§ Records for the task:
┄┄┄┄┄┄

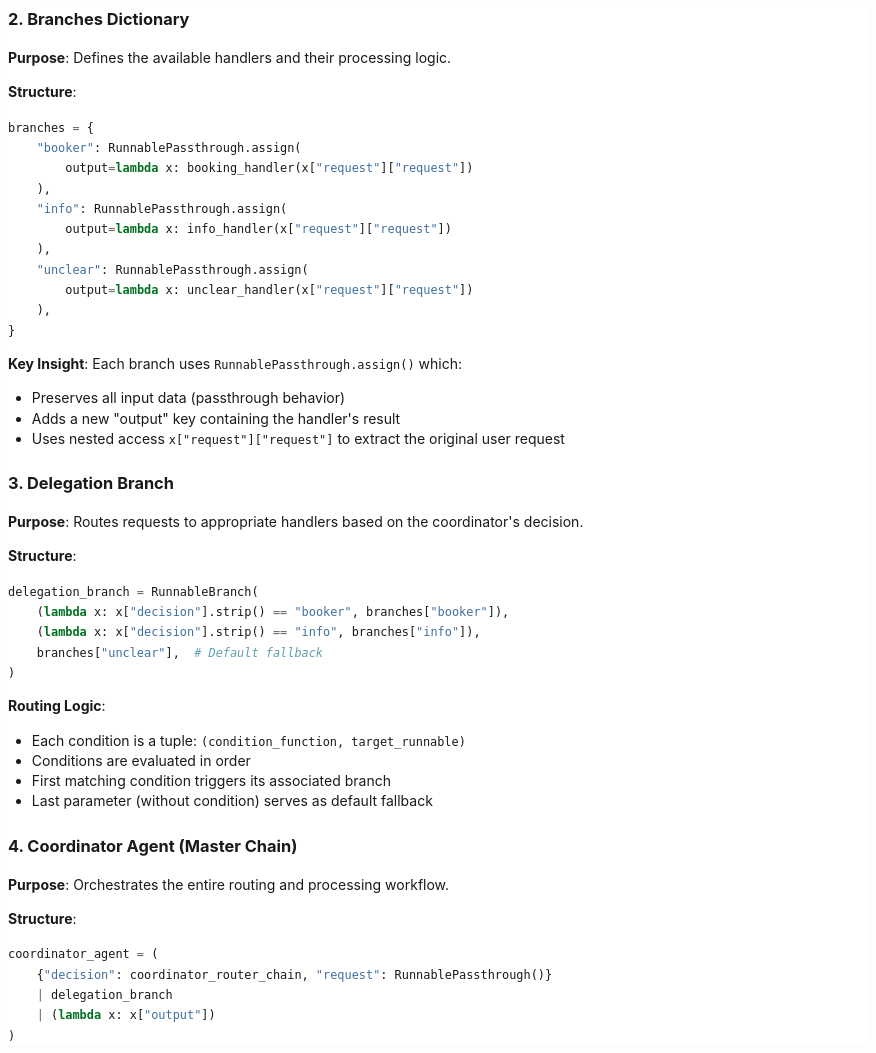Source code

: ### 2. Branches Dictionary

**Purpose**: Defines the available handlers and their processing logic.

**Structure**:
```python
branches = {
    "booker": RunnablePassthrough.assign(
        output=lambda x: booking_handler(x["request"]["request"])
    ),
    "info": RunnablePassthrough.assign(
        output=lambda x: info_handler(x["request"]["request"])
    ),
    "unclear": RunnablePassthrough.assign(
        output=lambda x: unclear_handler(x["request"]["request"])
    ),
}
```

**Key Insight**: Each branch uses `RunnablePassthrough.assign()` which:
- Preserves all input data (passthrough behavior)
- Adds a new "output" key containing the handler's result
- Uses nested access `x["request"]["request"]` to extract the original user request

### 3. Delegation Branch

**Purpose**: Routes requests to appropriate handlers based on the coordinator's decision.

**Structure**:
```python
delegation_branch = RunnableBranch(
    (lambda x: x["decision"].strip() == "booker", branches["booker"]),
    (lambda x: x["decision"].strip() == "info", branches["info"]),
    branches["unclear"],  # Default fallback
)
```

**Routing Logic**:
- Each condition is a tuple: `(condition_function, target_runnable)`
- Conditions are evaluated in order
- First matching condition triggers its associated branch
- Last parameter (without condition) serves as default fallback

### 4. Coordinator Agent (Master Chain)

**Purpose**: Orchestrates the entire routing and processing workflow.

**Structure**:
```python
coordinator_agent = (
    {"decision": coordinator_router_chain, "request": RunnablePassthrough()}
    | delegation_branch
    | (lambda x: x["output"])
)
```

┄┄┄┄┄┄

§ Exercise prompt: The line containing "Insight**: Each branch" marks the end: retype every line from the first one in the listing up to and including it, without pictures.

§ Result for this task:
Source code

: ### 2. Branches Dictionary

**Purpose**: Defines the available handlers and their processing logic.

**Structure**:
```python
branches = {
    "booker": RunnablePassthrough.assign(
        output=lambda x: booking_handler(x["request"]["request"])
    ),
    "info": RunnablePassthrough.assign(
        output=lambda x: info_handler(x["request"]["request"])
    ),
    "unclear": RunnablePassthrough.assign(
        output=lambda x: unclear_handler(x["request"]["request"])
    ),
}
```

**Key Insight**: Each branch uses `RunnablePassthrough.assign()` which:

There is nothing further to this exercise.